### Problems to work on
A – Copy the passage of the West Point engraving post from "First, look at" to "the annotated copies!" word for word.
B – Name every person the West Point engraving post mentions by name.

### Extract
══════

Execution Hollow

A place for odd or rarely told stories about pre-WWI West Point & the Hudson Valley. 

West Point, from above Washington Valley, 1834

West Point, from above Washington Valley, 1834

From time to time I'll be annotating old art to help you better understand the past landscapes of the Hudson Valley. Today's installment is West Point, from above Washington Valley, looking down the river, a painted engraving by George Cooke (painter) and W.J. Bennett (engraver). It was published by the New York firm of Parker & Clover circa 1834. Bennett was well-known for his aquatints, a type of engraving that produces a watercolor look. Cooke likely would have painted the original scene and then Bennett would make an engraving that could be printed in quantity.  The prints were then hand-colored. Bennett was a member of the National Academy of Design, founded in 1825 by artists including Hudson River School giants Thomas Cole and Asher B. Durand as well as Samuel F.B. Morse (-- --- .-. ... .) . Longtime Professor of Drawing at the Academy Robert W. Weir was also a member (after 1829). 

First, look at the print (and an enlargement) and then below you'll find a copy with callouts labeling the key features. 

Crop of  West Point, from above Washington Valley, looking down the river,  ~1834 Source: Library of Congress. 

Crop of West Point, from above Washington Valley, looking down the river, ~1834 Source: Library of Congress. 

Can you identify any of the buildings? Four still exist today (not including monuments and forts). Here's an enlargement: 

Enlargement Crop of  West Point, from above Washington Valley, looking down the river,   ~1834

Enlargement Crop of West Point, from above Washington Valley, looking down the river, ~1834

Ok, here are the annotated copies!  

Annotated Art #1

Annotated Art #1

Annotated Art #2

Annotated Art #2

Notes:  

  • The hill that the people are looking from really doesn't exist anymore. It was modified and eventually level to make way for railroad tracks. It was approximately on the site of the current rugby complex at West Point.

══════

### Data listing

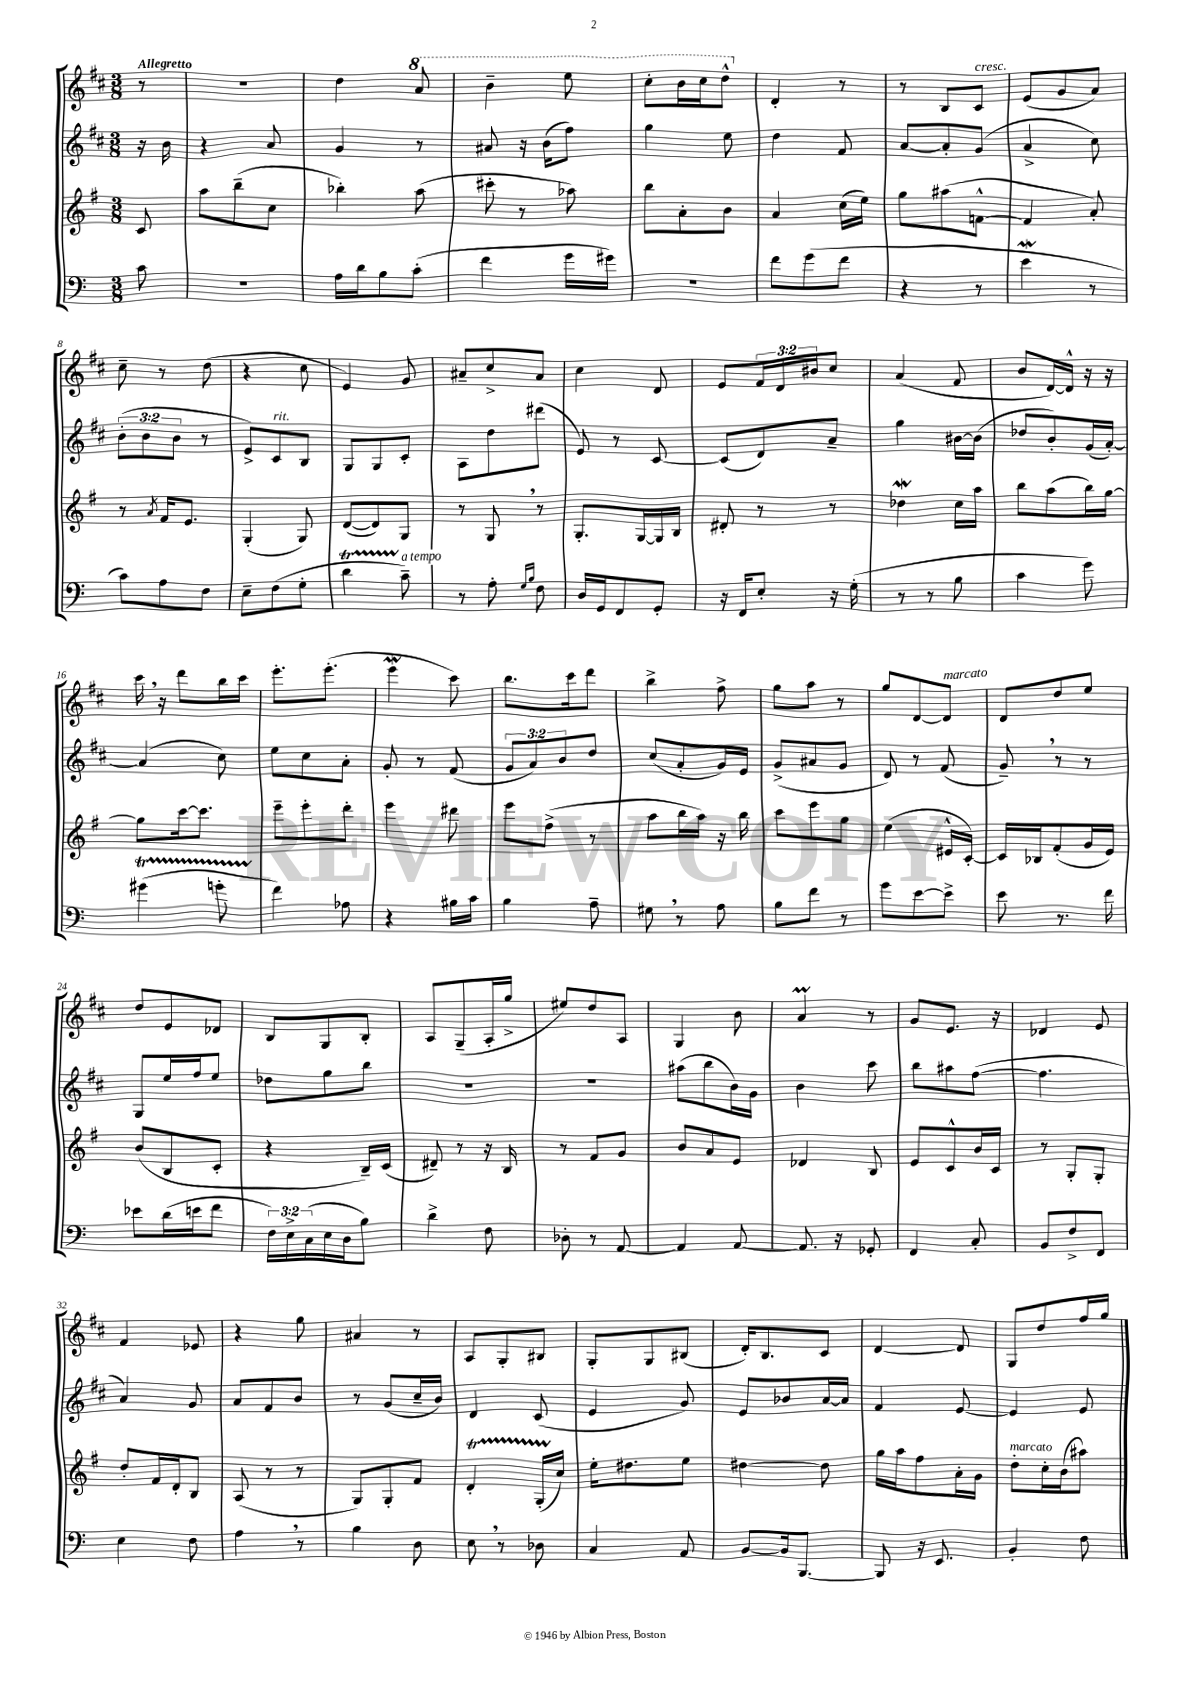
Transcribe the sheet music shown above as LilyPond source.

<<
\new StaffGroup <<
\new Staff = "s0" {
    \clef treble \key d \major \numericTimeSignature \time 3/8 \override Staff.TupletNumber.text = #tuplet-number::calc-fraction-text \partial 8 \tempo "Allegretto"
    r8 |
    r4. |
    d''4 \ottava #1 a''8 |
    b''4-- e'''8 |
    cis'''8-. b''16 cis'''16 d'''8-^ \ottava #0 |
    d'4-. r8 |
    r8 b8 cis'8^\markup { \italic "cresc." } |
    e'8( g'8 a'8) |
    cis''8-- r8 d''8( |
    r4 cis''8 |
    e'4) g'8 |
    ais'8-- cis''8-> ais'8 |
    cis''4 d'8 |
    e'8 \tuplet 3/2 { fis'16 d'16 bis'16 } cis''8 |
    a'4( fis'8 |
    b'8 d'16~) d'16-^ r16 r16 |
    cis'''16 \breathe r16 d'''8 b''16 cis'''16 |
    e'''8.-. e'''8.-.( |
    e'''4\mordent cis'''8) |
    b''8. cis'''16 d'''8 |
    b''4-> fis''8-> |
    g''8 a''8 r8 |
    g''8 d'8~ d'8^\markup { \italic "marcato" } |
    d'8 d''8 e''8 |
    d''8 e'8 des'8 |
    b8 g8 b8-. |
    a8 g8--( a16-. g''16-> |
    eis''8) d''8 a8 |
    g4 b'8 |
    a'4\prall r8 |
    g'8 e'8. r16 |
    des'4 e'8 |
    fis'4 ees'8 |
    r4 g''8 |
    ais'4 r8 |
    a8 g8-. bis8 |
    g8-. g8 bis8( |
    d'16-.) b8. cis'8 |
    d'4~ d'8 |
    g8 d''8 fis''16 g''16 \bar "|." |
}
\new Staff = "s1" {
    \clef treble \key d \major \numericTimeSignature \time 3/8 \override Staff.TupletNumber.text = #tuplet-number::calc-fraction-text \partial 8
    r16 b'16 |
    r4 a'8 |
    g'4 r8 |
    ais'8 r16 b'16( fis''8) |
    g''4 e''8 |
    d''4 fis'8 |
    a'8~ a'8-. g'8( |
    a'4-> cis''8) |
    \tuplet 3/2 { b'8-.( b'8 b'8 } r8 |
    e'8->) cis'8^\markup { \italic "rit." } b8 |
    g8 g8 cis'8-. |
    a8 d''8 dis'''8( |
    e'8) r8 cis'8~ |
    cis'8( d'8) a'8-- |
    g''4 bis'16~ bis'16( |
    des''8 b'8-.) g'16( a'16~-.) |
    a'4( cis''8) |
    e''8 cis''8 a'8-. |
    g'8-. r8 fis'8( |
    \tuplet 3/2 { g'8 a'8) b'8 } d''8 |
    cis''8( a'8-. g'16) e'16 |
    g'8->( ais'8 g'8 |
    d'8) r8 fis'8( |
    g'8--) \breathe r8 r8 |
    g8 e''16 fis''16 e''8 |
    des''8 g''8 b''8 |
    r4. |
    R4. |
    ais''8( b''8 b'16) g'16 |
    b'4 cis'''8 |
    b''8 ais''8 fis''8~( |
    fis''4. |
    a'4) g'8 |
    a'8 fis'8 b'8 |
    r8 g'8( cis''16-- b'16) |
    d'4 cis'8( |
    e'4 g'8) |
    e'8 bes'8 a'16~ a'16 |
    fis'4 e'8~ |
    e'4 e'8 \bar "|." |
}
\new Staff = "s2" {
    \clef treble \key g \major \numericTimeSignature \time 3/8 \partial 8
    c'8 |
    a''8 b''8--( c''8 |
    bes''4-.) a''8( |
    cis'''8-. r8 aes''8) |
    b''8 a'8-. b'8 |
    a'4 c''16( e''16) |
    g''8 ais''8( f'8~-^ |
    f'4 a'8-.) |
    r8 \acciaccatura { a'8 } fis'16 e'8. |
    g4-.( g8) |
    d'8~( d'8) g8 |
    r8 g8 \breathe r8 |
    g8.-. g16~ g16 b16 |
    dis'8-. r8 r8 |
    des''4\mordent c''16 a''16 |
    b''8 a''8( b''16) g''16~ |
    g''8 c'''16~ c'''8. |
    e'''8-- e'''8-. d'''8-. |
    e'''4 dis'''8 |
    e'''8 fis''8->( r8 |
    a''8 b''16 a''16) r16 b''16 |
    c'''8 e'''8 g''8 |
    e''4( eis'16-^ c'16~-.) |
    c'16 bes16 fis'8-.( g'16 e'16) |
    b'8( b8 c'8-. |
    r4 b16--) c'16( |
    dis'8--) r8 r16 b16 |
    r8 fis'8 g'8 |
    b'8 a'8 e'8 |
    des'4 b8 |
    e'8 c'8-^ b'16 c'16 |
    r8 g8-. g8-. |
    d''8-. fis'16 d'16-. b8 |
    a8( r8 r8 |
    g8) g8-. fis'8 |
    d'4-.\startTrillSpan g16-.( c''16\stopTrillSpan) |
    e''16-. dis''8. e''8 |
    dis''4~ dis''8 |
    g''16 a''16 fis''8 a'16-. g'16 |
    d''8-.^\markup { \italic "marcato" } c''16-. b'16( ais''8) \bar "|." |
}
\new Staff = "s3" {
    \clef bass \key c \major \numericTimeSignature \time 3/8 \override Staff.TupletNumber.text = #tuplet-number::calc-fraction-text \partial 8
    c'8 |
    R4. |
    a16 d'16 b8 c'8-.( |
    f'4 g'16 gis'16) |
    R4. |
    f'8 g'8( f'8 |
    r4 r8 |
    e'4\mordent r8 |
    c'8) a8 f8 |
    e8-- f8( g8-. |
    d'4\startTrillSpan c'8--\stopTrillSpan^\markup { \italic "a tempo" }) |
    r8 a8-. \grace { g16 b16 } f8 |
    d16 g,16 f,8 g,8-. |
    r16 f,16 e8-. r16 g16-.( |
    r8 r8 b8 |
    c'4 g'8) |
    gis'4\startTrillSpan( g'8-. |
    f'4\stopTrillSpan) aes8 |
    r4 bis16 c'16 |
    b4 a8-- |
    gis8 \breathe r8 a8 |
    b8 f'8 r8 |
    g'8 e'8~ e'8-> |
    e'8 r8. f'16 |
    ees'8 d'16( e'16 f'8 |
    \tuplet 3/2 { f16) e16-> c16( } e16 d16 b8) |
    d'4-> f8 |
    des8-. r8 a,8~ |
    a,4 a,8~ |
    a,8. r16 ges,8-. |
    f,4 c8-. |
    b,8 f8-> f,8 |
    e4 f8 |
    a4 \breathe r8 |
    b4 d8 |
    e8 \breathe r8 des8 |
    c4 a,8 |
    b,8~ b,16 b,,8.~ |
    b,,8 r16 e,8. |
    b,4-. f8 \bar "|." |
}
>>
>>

══════

### Exercise responses
A –
First, look at the print (and an enlargement) and then below you'll find a copy with callouts labeling the key features. 

Crop of  West Point, from above Washington Valley, looking down the river,  ~1834 Source: Library of Congress. 

Crop of West Point, from above Washington Valley, looking down the river, ~1834 Source: Library of Congress. 

Can you identify any of the buildings? Four still exist today (not including monuments and forts). Here's an enlargement: 

Enlargement Crop of  West Point, from above Washington Valley, looking down the river,   ~1834

Enlargement Crop of West Point, from above Washington Valley, looking down the river, ~1834

Ok, here are the annotated copies!

B –
George Cooke
W.J. Bennett
Thomas Cole
Asher B. Durand
Samuel F.B. Morse
Robert W. Weir